┌──

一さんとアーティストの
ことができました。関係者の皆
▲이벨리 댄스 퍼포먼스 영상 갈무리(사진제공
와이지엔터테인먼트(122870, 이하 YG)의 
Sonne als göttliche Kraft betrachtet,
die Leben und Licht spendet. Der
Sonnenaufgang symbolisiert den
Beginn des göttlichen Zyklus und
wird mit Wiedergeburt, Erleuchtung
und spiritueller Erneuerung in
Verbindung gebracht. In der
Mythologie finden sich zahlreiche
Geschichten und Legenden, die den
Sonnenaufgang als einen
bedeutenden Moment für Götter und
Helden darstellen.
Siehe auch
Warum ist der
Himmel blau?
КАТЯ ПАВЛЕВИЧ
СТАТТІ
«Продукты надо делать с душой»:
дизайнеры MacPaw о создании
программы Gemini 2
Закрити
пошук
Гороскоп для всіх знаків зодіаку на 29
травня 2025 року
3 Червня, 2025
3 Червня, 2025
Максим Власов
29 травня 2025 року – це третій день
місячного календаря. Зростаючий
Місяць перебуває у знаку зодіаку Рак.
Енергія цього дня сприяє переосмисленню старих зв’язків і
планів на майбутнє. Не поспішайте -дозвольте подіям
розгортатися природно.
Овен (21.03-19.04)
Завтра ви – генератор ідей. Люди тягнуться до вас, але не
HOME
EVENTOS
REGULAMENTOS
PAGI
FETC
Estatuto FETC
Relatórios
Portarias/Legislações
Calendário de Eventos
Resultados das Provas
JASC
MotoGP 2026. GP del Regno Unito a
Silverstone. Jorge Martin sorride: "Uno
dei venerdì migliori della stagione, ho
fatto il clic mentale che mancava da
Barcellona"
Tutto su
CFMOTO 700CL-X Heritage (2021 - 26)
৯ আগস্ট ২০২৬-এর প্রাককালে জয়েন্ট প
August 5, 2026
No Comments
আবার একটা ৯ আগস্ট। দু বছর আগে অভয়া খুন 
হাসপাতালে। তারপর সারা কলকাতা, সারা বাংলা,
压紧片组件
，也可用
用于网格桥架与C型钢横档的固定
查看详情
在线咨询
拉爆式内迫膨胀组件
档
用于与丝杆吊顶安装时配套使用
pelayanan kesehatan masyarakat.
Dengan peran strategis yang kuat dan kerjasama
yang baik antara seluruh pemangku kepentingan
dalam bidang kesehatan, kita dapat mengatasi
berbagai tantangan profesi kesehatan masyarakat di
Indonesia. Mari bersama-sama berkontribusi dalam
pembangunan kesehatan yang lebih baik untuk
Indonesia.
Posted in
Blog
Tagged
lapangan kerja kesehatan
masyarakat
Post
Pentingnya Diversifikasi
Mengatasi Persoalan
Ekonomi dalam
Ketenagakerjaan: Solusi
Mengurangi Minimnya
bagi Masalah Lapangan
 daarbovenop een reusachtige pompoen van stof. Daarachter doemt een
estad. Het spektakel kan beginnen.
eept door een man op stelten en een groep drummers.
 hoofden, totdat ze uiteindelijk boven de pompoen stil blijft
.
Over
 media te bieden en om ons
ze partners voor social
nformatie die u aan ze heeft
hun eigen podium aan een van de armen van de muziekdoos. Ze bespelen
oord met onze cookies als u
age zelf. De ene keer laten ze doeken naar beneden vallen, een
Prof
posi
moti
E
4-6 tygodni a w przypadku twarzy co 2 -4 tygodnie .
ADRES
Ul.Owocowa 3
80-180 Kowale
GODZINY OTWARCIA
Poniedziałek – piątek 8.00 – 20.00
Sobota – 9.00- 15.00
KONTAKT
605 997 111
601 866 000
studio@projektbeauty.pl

└──

### Task statement
In the listing above, find the line with "Sobota – 9.00- 15.00", then copy it and every later line exactly, through the last line, and nothing else.

### Answer for this exercise
Sobota – 9.00- 15.00
KONTAKT
605 997 111
601 866 000
studio@projektbeauty.pl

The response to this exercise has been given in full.